Reimagining Software Testing with AI: A Reusable and Scalable Design
Yunbo Ni
Chinese Session 2025-07-27 11:25 GMT+8 (ROOM : MainRoom - YiHe Hall) #5minstalkWith the growing demand for AI-driven software testing (AI4Testing), there is a pressing need for general and efficient frameworks that can leverage large language models (LLMs) to enhance software quality. However, existing LLM-based testing approaches often suffer from two key limitations: the generated test programs are overly simplistic, and exhaustive interaction with LLMs can be computationally expensive.
We propose a general framework that decouples the testing process into two distinct phases: an offline phase and an online phase. In the offline phase, we leverage LLMs to generate a diverse collection of small, feature-rich code pieces. In the online phase, these code pieces are strategically reused and composed to form complex test programs. This design significantly improves both the efficiency and expressiveness of AI-assisted testing.
We instantiate this idea in a tool named LegoFuzz, applied to the domain of C compiler testing. The results are striking: we discovered 66 bugs in GCC and LLVM, nearly half of which are miscompilation bugs—serious and hard-to-detect issues that existing LLM-based tools failed to uncover.

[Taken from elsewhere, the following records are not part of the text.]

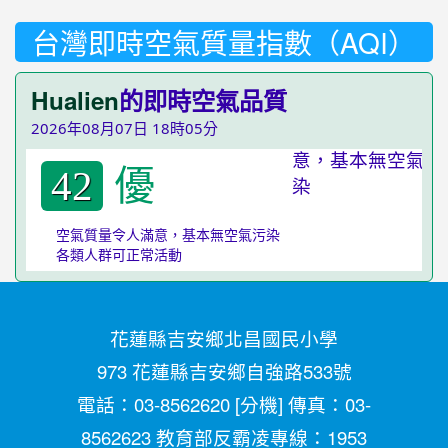
台灣即時空氣質量指數（AQI）
Hualien
的即時空氣品質
2026年08月07日 18時05分
優
42
空氣質量令人滿意，基本無空氣污染
各類人群可正常活動
花蓮縣吉安鄉北昌國民小學
973 花蓮縣吉安鄉自強路533號
電話：03-8562620 [
分機
] 傳真：03-
8562623 教育部反霸凌專線：1953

Our framework demonstrates the potential of modular, reuse-based design in AI4Testing and highlights new opportunities beyond compiler testing. Its flexible architecture makes it well-suited for adaptation to various software systems and practical integration into industrial continuous integration (CI) pipelines.
Speakers:
Yunbo Ni: Incoming PhD student at CUHK, focusing on research in testing.
I am an undergraduate student of Software Engineering in Nanjing University. I am supervised by Prof. Yang Feng at SSCT-Lab. My research interests lie in the Programming Language and Software Engineering.
I’ll be joining Chinese University of Hong Kong (CUHK) as a Ph.D. student in 2025 Fall, under the supervision of Prof. Shaohua Li.